Le Tanya est essentiellement une œuvre d’éthique religieuse juive. L’auteur s’intéresse au premier chef aux forces du bien et du mal dans la nature humaine et le monde qui l’environne. Son objectif, comme nous l’avons déjà souligné, est de préparer la voie au summum bonum. Il connaît, bien entendu, l’existence de la littérature hébraïque traitant du même sujet. S’il a jugé nécessaire d’y ajouter une nouvelle contribution, ce n’est pas, comme il prend la précaution de le noter, en raison des lacunes des ouvrages précédents, mais parce que la réceptivité de l’esprit humain et ses réactions ne sont pas les mêmes devant des sollicitations, des stimulants, différents.

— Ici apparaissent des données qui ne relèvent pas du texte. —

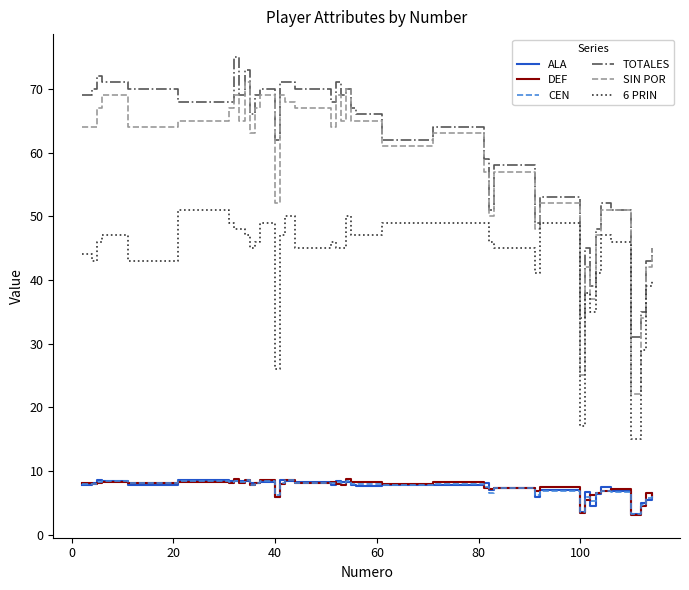

What is the lowest value of the ALA series?

3.2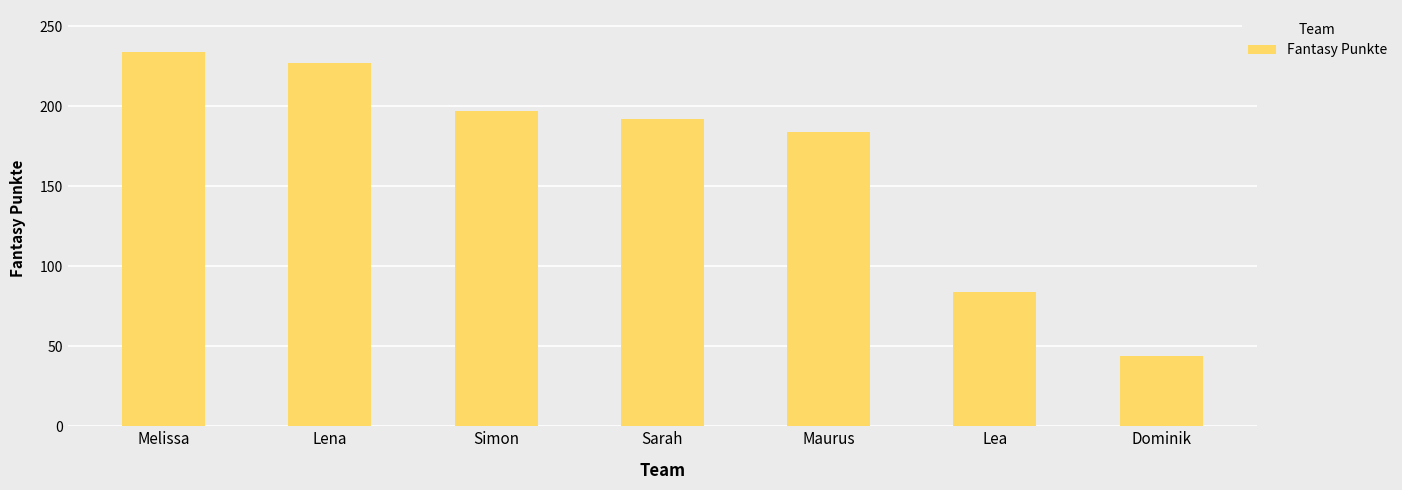

Which category has the lowest value across all series?

Dominik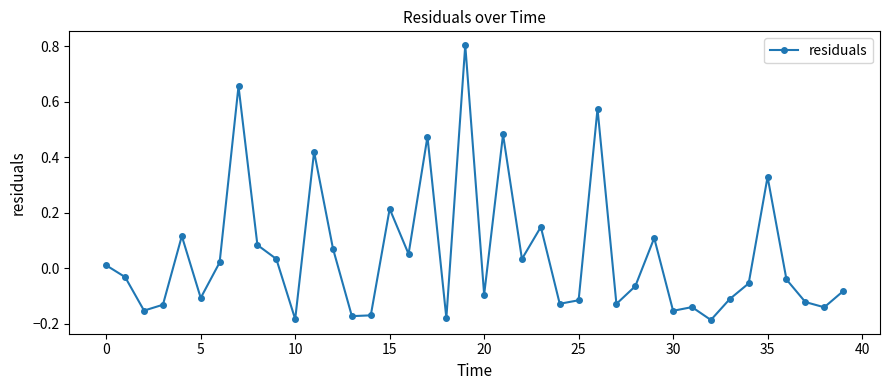

How many lines are shown in the chart?

1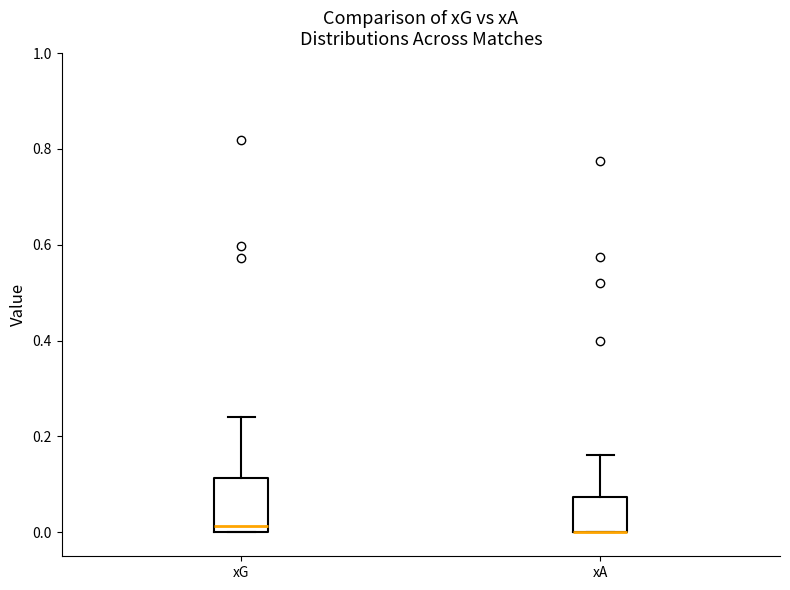

Reading left to right, read every box against the y-axis: the position of its median line, the range the box covers, and the ends of its whiskers. The values are not printed on the chart, so give them approximately, as read against the axis.

xG: median 0.02, box 0.00 to 0.12, whiskers 0.00 to 0.24
xA: median 0.00 (drawn on the box's lower edge), box 0.00 to 0.08, whiskers 0.00 to 0.16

Beaucoup d’ouvrages sur la philosophie et l’éthique juives furent utiles pour leur époque ou les collectivités spécifiques pour lesquelles ils furent conçus. Le besoin se faisait sentir d’une perspective nouvelle (à la lumière de la doctrine ‘hassidique), ainsi que d’un « guide » capable de répondre à une aspiration universelle. Toutefois, l’auteur se rend compte que même son livre ou au moins certaines de ses parties ne peuvent être si simples qu’ils soient compris par tous. Aussi met-il en garde les plus cultivés afin qu’ils ne cèdent pas à une modestie déplacée et ne privent pas de leurs connaissances ceux qui les rechercheraient auprès d’eux pour une meilleure compréhension de ces « Discours ».10
Rabbi Chnéour Zalman avait une connaissance intime de ses « égarés ». Ils venaient en foule vers lui et le submergeaient de leurs interrogations écrites. La plupart d’entre eux étaient, certes, des gens simples ou ordinaires. Néanmoins, affluaient également ceux qui se consacraient à l’étude du Talmud, de même que des jeunes gens qui, portés vers la philosophie, cherchaient, comme lui quand il avait moins de vingt ans, un nouveau mode de vie et de nouvelles ouvertures à leurs élans intellectuels et spirituels. C’est en pensant à une telle audience, si largement différenciée, que l’auteur décida de la forme et du style à donner à son ouvrage.
En ce qui concerne cette forme et ce style, il ne faut pas oublier que bien avant de mettre par écrit ses enseignements et ses doctrines, l’auteur les avait exposés oralement dans ses prédications.11 Ses sermons et ses discours, prononcés pour la plupart le Chabbat et aux fêtes (ce qui explique leur style homilétique), furent transcrits de mémoire par ses disciples. Ces manuscrits circulèrent beaucoup parmi ses adeptes. Fréquemment, Rabbi Chnéour Zalman exposait ses doctrines sous forme d’épîtres, lesquelles, étant d’un intérêt général, étaient considérées par ses adeptes comme des lettres pastorales et recopiées un grand nombre de fois afin qu’elles connussent la plus grande diffusion possible. Avec les années, le nombre de ses adeptes s’étant considérablement accru, Rabbi Chnéour Zalman estima, ainsi qu’il l’explique dans son avant-propos, que l’heure était venue de résumer l’essentiel de ses enseignements sous forme d’un ouvrage qui remplacerait avantageusement les brochures qui circulaient, d’autant plus que nombre d’entre elles abondaient en erreurs résultant des transcriptions répétées, ou même d’un acte délibéré dû à la malveillance de ses adversaires.12 C’est ainsi que le Likoutei Amarim, ou le Tanya, dans sa forme présente, vit le jour.